The purpose of the awards is to showcase these sorts of ideas, bringing attention and funding to organisations with outstanding solutions, and helping them to accelerate their impact. As Butler-Sloss noted, the concept was proved in year one, when one of the winners returned home and was greeted at the airport by the president and a crowd of journalists. The award helps to draw in both investors and policy-makers, with Ashden providing support to help them grow and take advantage of the attention.

Over the years the awards have evolved, adding a second stream for UK innovators in 2003, alongside winners from the global South. The focus has remained on inclusive solutions, ones that bring the benefits of clean technologies to those at the margins, including awards for those working specifically in refugee contexts. There was also a series of awards for sustainable travel, clean air, and awards for schools.

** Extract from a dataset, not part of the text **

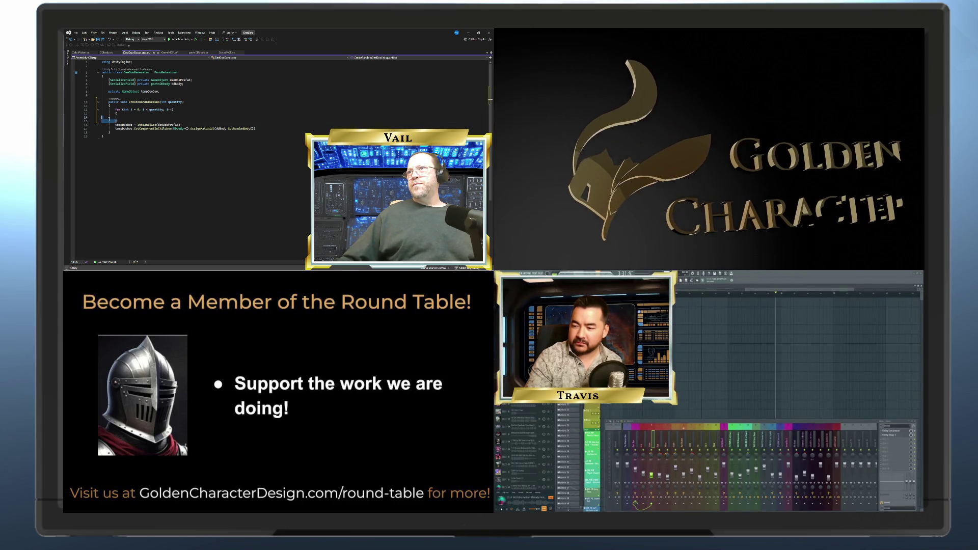
{"action": "left_click_drag", "start_coordinate": [116, 121], "coordinate": [110, 117]}
{"action": "key", "text": "Delete"}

Ashden itself has evolved in response to the awards, developing an alumni network for the growing number of winners, and launching various supporting projects. For example, when the National Trust won an award in 2006 for its sustainability initiatives, they were inundated with queries from people who wanted to learn from them. That led to the forming of Fit for the Future, a sustainability learning network for the heritage sector. Other projects within Ashden focus on forests, affordable cooling technologies, or renewable energy.

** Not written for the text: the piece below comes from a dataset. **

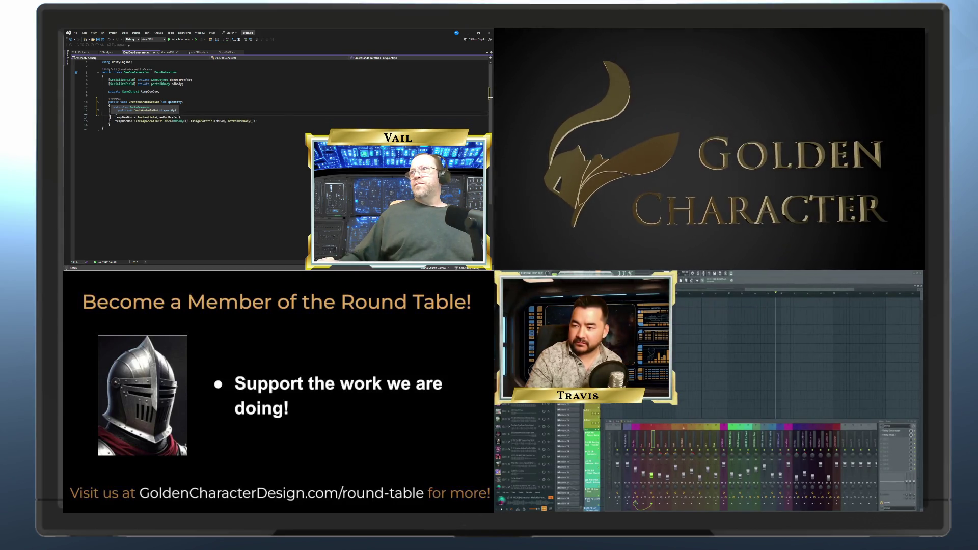
{"action": "left_click", "coordinate": [260, 122]}
{"action": "type", "text": "for (int i = 0; i < quantity; i++)"}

In total, there have now been 271 winners from across Asia, Africa and the UK. Many of them have successfully grown into much larger organisations, reaching millions of people. Some have gone on to further recognition, such as S4S in India or D.Light in Kenya, both of whom have won the Earthshot Prize. The winners and their projects are what the awards are all about, so while I wanted to write about the awards themselves today, I’ll feature a series of winners in the weeks to come.